Sultan of Sulu loyalists escape Malaysia military assault, group says
Malaysia's police chief says soldiers following up large-scale air and ground assault on Sabah's invaders have yet to find any bodies
Agence France-Presse in Felda Sahabat
Malaysia's military yesterday launched a fierce assault, including the use of jet fighters, on up to 300 Filipino intruders after a three-week stand-off, but the militants' supporters said they escaped and were alive and well.
The national police chief also raised doubts about the success of the air and ground attack, saying "mopping up" operations had yet to find any bodies. That suggested at least some of the militants might have slipped away.
Malaysian Prime Minister Najib Razak said he had no choice but to unleash the military to end Malaysia's biggest security crisis in years after the interlopers refused to surrender and 27 people were killed.
A day after the Philippines called for restraint, Malaysia launched a dawn assault on the estimated 100 to 300 gunmen in Lahad Datu district on Borneo island, who claim the Malaysian territory on behalf of a former Philippine sultanate.
Fighter jets bombed the stand-off village of Tanduo in Sabah state on the northern tip of Borneo, followed by a ground assault.
"The longer this invasion lasts, it is clear to the authorities that the invaders do not intend to leave Sabah," Najib said.
But Abraham Idjirani, a spokesman for the sultan, Jamalul Kiram III, said the attack had occurred "away from where" their men were, saying he spoke with the leader of the armed group about eight hours after the assault was launched.
Hours after the initial attack, Malaysian federal police chief Ismail Omar said soldiers combing a wide area of hilly plantation country had yet to find any dead militants. "I have instructed my commanders to be on alert because we believe the enemies are still out there," Ismail said.
Last night, Hong Kong issued an amber travel alert for Sabah, warning residents to be cautious and monitor the situation.
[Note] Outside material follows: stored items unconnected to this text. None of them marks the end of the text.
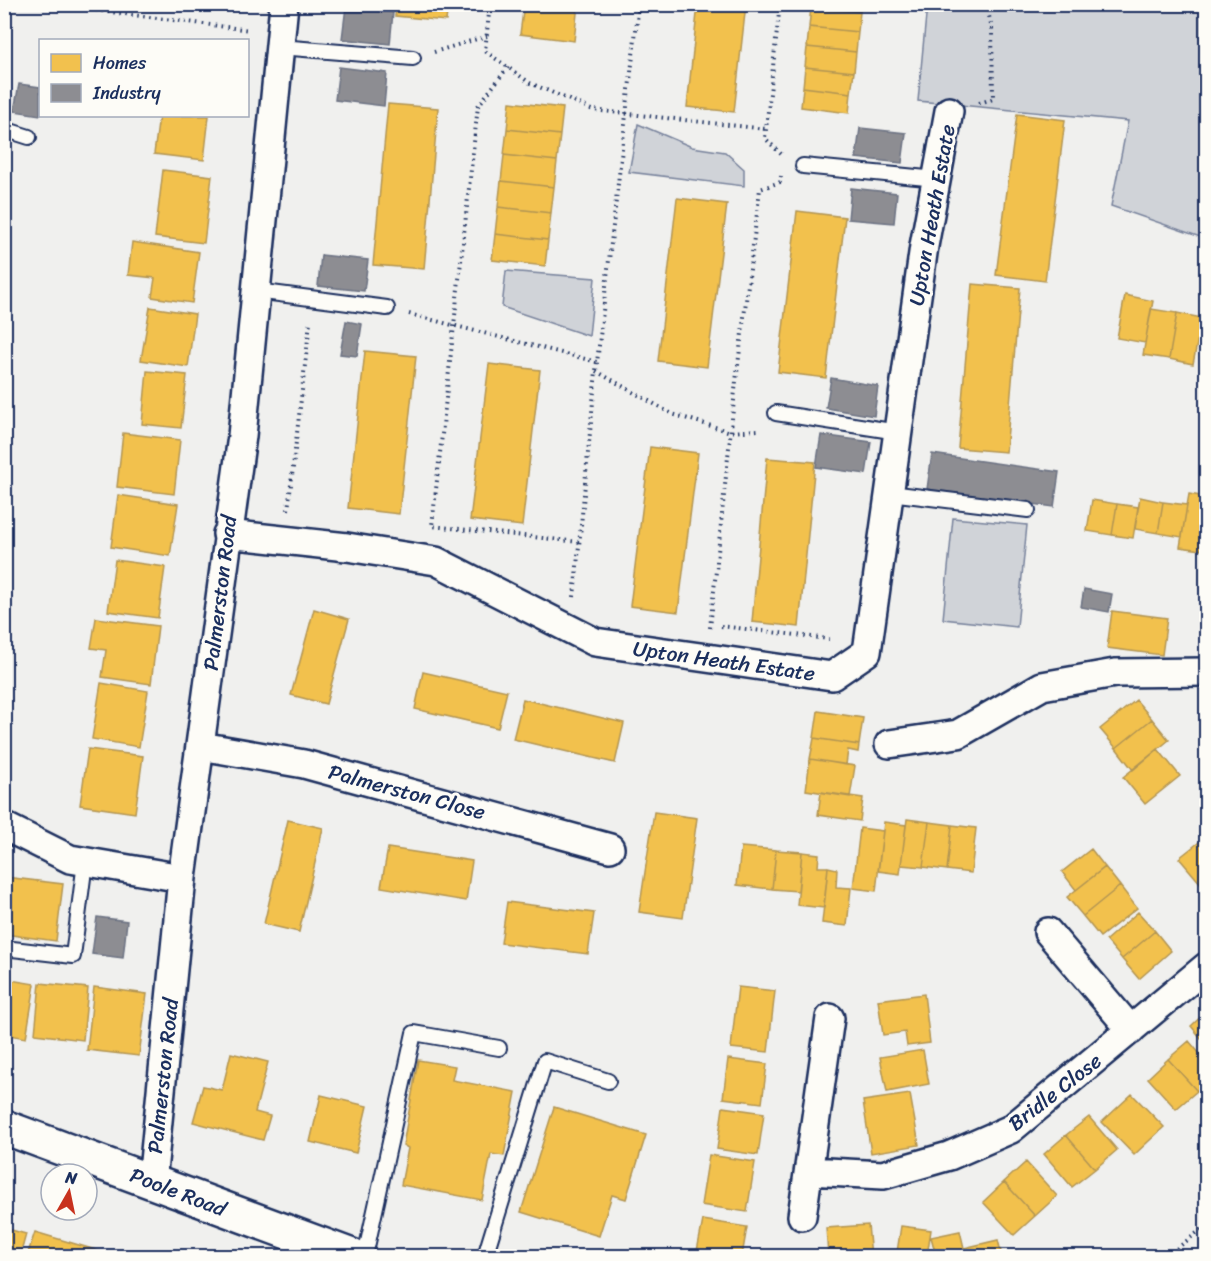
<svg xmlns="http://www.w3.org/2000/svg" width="1211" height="1261" font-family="Sriracha,sans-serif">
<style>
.green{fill:#d0d3d8;stroke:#76819b;stroke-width:1.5}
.homes{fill:#f2c14e;stroke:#b29553;stroke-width:1.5}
.industry{fill:#8d8d92;stroke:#6b7182;stroke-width:1.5}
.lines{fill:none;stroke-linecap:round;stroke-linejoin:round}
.service-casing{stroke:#1b2f5e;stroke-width:18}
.minor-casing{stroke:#1b2f5e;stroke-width:32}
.secondary-casing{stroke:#1b2f5e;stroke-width:38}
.path{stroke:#1b2f5e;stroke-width:4;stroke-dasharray:1.5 4.5;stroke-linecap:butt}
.service{stroke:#fdfcf7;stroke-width:14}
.minor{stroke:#fdfcf7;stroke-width:27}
.secondary{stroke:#fdfcf7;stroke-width:33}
.labels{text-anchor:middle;stroke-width:6;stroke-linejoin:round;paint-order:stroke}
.street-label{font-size:21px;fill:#1b2f5e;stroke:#fdfcf7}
</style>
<rect width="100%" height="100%" fill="#f0f0ee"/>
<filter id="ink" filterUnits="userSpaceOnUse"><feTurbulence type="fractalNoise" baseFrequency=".0167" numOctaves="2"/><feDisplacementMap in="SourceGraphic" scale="12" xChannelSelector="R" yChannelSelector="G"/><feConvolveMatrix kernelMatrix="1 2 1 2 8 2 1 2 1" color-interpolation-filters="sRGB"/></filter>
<g filter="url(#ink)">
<path class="green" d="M 927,5 L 1206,5 L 1206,239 L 1111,206 L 1128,121 L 918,101 Z
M 638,124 L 692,147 L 725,152 L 744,169 L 744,186 L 629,172 Z
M 506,271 L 595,278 L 589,336 L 502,307 Z
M 953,518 L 1027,525 L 1017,627 L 943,619 Z"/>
<path class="homes" d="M 397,4 L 448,4 L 446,21 L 395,16 Z
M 524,4 L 578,4 L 574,41 L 520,34 Z
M 698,4 L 746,4 L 734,112 L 687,107 Z
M 812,4 L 861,4 L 860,12 L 811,7 Z
M 811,7 L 860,12 L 858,32 L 809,27 Z
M 809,27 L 858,32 L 856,52 L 807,47 Z
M 807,47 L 856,52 L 854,72 L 805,67 Z
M 805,67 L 854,72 L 851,93 L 803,87 Z
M 803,87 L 851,93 L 849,113 L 801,107 Z
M 510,102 L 563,108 L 560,135 L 507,129 Z
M 388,104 L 438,108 L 424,269 L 373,265 Z
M 1017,114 L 1065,120 L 1045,281 L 996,275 Z
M 159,116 L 209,116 L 204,160 L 154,154 Z
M 507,129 L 560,135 L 557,161 L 504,155 Z
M 504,155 L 557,161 L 554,187 L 501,181 Z
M 163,170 L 212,176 L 204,243 L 155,237 Z
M 501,181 L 554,187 L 551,213 L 498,207 Z
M 677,198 L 727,204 L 707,367 L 658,361 Z
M 498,207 L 551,213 L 548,240 L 495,234 Z
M 797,211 L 845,217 L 826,378 L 778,372 Z
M 495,234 L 548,240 L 545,266 L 492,260 Z
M 132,242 L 199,252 L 192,303 L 152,297 L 155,278 L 128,275 Z
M 972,284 L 1020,288 L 1006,452 L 958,448 Z
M 1125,295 L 1153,301 L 1145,343 L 1117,338 Z
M 150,307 L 195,314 L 188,367 L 141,360 Z
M 1151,309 L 1177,313 L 1169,359 L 1143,355 Z
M 1177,313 L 1202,318 L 1193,364 L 1169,359 Z
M 365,351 L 416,356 L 399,514 L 348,508 Z
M 489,364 L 540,370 L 522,526 L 470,520 Z
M 147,371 L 187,375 L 181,428 L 142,424 Z
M 123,433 L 180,440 L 174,494 L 117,487 Z
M 650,447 L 698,453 L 678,612 L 630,606 Z
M 767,458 L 815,462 L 799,627 L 752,622 Z
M 1189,494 L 1206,497 L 1206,519 L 1201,550 L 1180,547 Z
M 118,495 L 178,504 L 170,556 L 111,547 Z
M 1140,497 L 1163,502 L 1158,533 L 1135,529 Z
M 1092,500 L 1117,504 L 1112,535 L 1087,531 Z
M 1163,502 L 1187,505 L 1182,537 L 1158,533 Z
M 1117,504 L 1138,507 L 1133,538 L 1112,535 Z
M 115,560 L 165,567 L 158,618 L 108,611 Z
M 314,609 L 349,619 L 326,704 L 291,695 Z
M 1112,611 L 1167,618 L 1162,655 L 1107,648 Z
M 96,618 L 158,626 L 151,684 L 102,677 L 106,650 L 91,648 Z
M 423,672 L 507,691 L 498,728 L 415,709 Z
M 101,683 L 148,691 L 139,747 L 92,739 Z
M 523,699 L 624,723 L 615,763 L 513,739 Z
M 1136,700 L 1152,719 L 1116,748 L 1100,729 Z
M 818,711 L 863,718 L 859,745 L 814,738 Z
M 1152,719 L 1169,740 L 1133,770 L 1116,748 Z
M 814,738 L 859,745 L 858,752 L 848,750 L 846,765 L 810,759 Z
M 88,749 L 143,756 L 135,813 L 80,805 Z
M 1158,749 L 1180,776 L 1145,804 L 1123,777 Z
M 810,759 L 855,766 L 850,797 L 806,790 Z
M 821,792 L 863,798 L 860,821 L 818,815 Z
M 654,812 L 697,818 L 683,918 L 639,912 Z
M 907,819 L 929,822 L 923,867 L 901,865 Z
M 288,820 L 323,828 L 299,932 L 264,924 Z
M 884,822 L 906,825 L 900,874 L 878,871 Z
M 929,822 L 952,825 L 947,870 L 923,867 Z
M 952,825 L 976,828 L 971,873 L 947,870 Z
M 860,828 L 883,831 L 876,891 L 853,888 Z
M 1203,839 L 1206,843 L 1206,890 L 1179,858 Z
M 741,847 L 776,850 L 772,889 L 737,885 Z
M 388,848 L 472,861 L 466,901 L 381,887 Z
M 1091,849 L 1105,867 L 1076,890 L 1062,872 Z
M 776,850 L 802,852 L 798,891 L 772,889 Z
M 802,852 L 819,854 L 818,867 L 828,867 L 824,908 L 797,905 Z
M 828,867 L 837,869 L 836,887 L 851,888 L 847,926 L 822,923 Z
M 1105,867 L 1120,886 L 1083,916 L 1067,897 Z
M 5,877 L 63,884 L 56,941 L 4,934 Z
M 1120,886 L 1137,908 L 1100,937 L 1083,916 Z
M 507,902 L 594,913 L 588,954 L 501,943 Z
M 1138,912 L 1155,931 L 1122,959 L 1106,940 Z
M 1155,931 L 1171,951 L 1139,979 L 1122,959 Z
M 4,979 L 35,984 L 26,1038 L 4,1034 Z
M 40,983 L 88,988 L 83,1040 L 35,1034 Z
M 94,987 L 147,994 L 139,1056 L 87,1050 Z
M 738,987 L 775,991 L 768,1052 L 731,1048 Z
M 924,994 L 930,1043 L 907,1046 L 905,1032 L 883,1035 L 878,1000 Z
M 1206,1012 L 1206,1044 L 1191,1026 Z
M 1189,1041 L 1206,1061 L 1206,1082 L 1197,1091 L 1168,1059 Z
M 923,1050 L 929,1084 L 887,1092 L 880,1057 Z
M 231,1053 L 268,1062 L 255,1112 L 270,1116 L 263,1140 L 193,1122 L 203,1086 L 222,1090 Z
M 728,1059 L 767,1064 L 762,1103 L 723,1098 Z
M 1168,1059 L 1197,1091 L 1176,1109 L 1148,1078 Z
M 418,1060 L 455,1066 L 452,1080 L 516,1092 L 504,1156 L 491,1154 L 482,1200 L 401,1185 L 408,1148 L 403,1145 Z
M 910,1094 L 919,1145 L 871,1153 L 863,1101 Z
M 1132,1094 L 1164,1127 L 1134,1155 L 1102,1122 Z
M 321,1095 L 367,1106 L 356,1153 L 310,1142 Z
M 554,1107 L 646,1135 L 626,1199 L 612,1195 L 599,1236 L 521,1212 Z
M 723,1107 L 764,1113 L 758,1155 L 717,1149 Z
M 1089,1117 L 1117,1150 L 1095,1169 L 1066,1135 Z
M 1066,1135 L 1095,1169 L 1072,1187 L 1044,1154 Z
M 709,1155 L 755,1162 L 747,1212 L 701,1205 Z
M 1026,1162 L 1057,1196 L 1035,1216 L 1004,1182 Z
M 1004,1182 L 1035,1216 L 1014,1235 L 983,1202 Z
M 703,1220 L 747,1227 L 742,1256 L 696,1256 Z
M 868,1225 L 871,1256 L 828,1256 L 826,1228 Z
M 901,1226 L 931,1230 L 927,1256 L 885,1256 L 885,1251 L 897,1252 Z
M 4,1228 L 26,1234 L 20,1256 L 4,1256 Z
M 960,1231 L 964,1248 L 998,1240 L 1002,1256 L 936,1256 L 931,1237 Z
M 35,1232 L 116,1256 L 27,1256 Z"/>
<path class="industry" d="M 346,7 L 393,12 L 390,44 L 342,39 Z
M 339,67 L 387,73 L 384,106 L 335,100 Z
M 19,84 L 40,87 L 40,115 L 14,111 Z
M 860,128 L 906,133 L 902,163 L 856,158 Z
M 851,188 L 897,193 L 894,223 L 848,219 Z
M 321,255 L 368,260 L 364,291 L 318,286 Z
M 346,321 L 362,324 L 357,356 L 340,354 Z
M 831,378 L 878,386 L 874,416 L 826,408 Z
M 821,435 L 871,442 L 866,474 L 816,467 Z
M 932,454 L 1059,472 L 1054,507 L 927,489 Z
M 1084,589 L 1112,594 L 1109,612 L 1081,607 Z
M 97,917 L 127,921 L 123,958 L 92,954 Z"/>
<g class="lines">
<g class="service-casing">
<path id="service" d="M 280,47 L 413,58
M 4,129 L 29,137
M 803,166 L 937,179
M 256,291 L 387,308
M 776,413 L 898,432
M 890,493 L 1028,510
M 4,948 L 73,956 L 85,862
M 365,1256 L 414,1033 L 499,1048
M 485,1256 L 545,1061 L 608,1081"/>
</g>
<g class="minor-casing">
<path id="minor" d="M 227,534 L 347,547 L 436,561 L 595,642 L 832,676 L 867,652 L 924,246 L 949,111
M 889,744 L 958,734 L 1042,686 L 1115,673 L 1206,672
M 201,746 L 304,764 L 610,848
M 4,826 L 70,859 L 182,878
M 1048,932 L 1131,1030
M 809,1171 L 883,1175 L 949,1156 L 1011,1129 L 1206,967
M 152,1182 L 182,878 L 242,436 L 284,4
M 802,1216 L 830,1018"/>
</g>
<g class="secondary-casing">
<path id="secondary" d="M 4,1127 L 352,1256"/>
</g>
<path class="path" d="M 48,4 L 250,30
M 490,4 L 485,51 L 530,83 L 593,110 L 766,129
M 780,4 L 765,138 L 782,155
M 434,52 L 487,36
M 508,67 L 478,106 L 432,526 L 579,542
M 979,103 L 993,99 L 992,28 L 986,4
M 409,314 L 597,362
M 596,371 L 672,414 L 731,432 L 758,430
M 288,510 L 310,322
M 574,597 L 596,371 L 639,4
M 721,626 L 829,639
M 710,628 L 736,381 L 760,189 L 780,182 L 781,176
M 1167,1256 L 1206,1226"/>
<use href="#service" class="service"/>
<use href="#minor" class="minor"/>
<use href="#secondary" class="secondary"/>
</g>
</g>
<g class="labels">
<g class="street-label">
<text transform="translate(932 215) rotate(-80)" y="7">Upton Heath Estate</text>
<text transform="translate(220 593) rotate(-83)" y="7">Palmerston Road</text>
<text transform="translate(724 661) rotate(8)" y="7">Upton Heath Estate</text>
<text transform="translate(407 792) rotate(15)" y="7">Palmerston Close</text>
<text transform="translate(163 1076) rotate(-84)" y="7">Palmerston Road</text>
<text transform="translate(1055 1092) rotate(-38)" y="7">Bridle Close</text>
<text transform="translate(178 1192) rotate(21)" y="7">Poole Road</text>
</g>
</g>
<rect width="1211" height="1261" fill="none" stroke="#fdfcf7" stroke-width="24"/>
<rect x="12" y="12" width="1187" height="1237" fill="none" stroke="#1b2f5e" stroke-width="2" filter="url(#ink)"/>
<rect x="39" y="39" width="210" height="78" fill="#fdfcf7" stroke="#a3aaba" stroke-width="1.5"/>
<rect x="51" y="54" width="30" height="18" fill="#f2c14e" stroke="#a3aaba" stroke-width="1.5"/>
<text x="93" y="69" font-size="18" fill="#1b2f5e">Homes</text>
<rect x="51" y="84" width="30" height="18" fill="#8d8d92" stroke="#a3aaba" stroke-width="1.5"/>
<text x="93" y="99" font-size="18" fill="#1b2f5e">Industry</text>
<g transform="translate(69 1192) rotate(9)"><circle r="28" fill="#fdfcf7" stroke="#a3aaba" stroke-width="1.5"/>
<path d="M0-4.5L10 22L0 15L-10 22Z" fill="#c8321e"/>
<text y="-9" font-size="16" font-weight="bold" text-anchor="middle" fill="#1b2f5e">N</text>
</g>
</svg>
The crisis comes just as Malaysia's 56-year-old ruling coalition is bracing for what are widely expected to be the closest elections against strong opposition, which has harshly criticised the handling of the incursion.
Jamalul Kiram III, 75, a self-proclaimed sultan and leader of the insurgents, said earlier in Manila that the invaders, among them his younger brother, "will fight to the last man".
Malaysia has been shocked by the bold stunt of those who claim to be asserting Jamalul's ancestral control of Sabah.
Violence erupted in Tanduo on Friday with a shoot-out that left 12 of the gunmen and two police officers dead. Another gunbattle on Saturday in the town of Semporna, hours away by road, killed six police and six gunmen.
Members of Philippine Muslim rebel group the Moro National Liberation Front, who had agreed to disarm in the 1990s and renounce its claim over Sabah as part of a peace pact, are also involved in deadly battles in Malaysia, the group's leader said.
The Philippines said its navy had stopped 70 more people from getting across the sea border to help the militants.